Susie laughed, at first. But when she saw that he was in earnest, she was filled with a sort of religious awe. It seemed hardly moral and decent for a young fellow to speak of hoping to make ten thousand dollars in a mere half year! It had never been done in her family. It made her almost think of enchantment, certainly it made her think very strongly of crime!

She could almost see her little Sammy Gregg with a black mask tied across the bridge of his nose and a stub-nosed revolver clutched in his hand stealing up behind the back of some florid banker! She could almost see it, and the thing gave her a shock of horror.

"Don't go, Sammy!" she breathed to him. "Don't go, Sammy!"

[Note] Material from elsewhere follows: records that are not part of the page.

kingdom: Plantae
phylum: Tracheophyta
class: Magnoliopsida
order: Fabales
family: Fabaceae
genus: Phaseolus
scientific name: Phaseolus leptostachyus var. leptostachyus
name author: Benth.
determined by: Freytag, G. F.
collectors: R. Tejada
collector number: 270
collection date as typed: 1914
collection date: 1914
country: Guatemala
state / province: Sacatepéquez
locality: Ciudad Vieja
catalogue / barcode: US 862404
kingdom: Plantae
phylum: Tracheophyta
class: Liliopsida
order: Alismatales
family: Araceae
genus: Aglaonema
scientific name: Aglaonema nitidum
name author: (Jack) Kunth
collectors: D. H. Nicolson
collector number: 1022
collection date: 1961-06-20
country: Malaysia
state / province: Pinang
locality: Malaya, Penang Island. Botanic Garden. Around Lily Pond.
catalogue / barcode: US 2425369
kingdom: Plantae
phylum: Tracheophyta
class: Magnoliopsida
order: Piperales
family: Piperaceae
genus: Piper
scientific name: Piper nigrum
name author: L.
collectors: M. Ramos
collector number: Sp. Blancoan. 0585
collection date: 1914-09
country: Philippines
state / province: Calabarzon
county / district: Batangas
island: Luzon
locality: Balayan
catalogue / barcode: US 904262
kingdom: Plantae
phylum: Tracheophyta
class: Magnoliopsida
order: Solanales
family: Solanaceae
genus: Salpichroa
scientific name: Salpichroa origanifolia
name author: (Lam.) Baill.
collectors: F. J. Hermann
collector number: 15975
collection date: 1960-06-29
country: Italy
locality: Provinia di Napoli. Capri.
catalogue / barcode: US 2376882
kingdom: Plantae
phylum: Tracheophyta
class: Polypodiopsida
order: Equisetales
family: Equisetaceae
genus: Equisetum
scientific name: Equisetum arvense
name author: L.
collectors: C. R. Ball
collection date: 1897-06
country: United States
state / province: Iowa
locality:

He did not listen to her. He hardly heard her voice. He was filled with his own thoughts, which were already in a faraway country where dollars grew more readily than they grew in Brooklyn. He was thinking of the accounts which flooded newspapers and magazines from time to time of great fortunes scooped up by a single gesture of the wise men.

In crises we are apt to stop thinking and fall back upon superstitions, religion, fairy tales. So did young Sammy Gregg. He decided to follow his new vision. It was a "hunch," and for the first time in his life he was about to do a risky thing. I had to explain all of this because without understanding a little of the background of Sammy, it would be quite impossible to make head or tail of him as he was when he appeared before the grinning populace of Munson, that rude little city in the Western hills.

But if Sammy performed at times feats which seemed well beyond his strength, you must remember that there was a spur driven constantly into his soul—the loss of Susie.

He was in a constant misery. For he was away from her!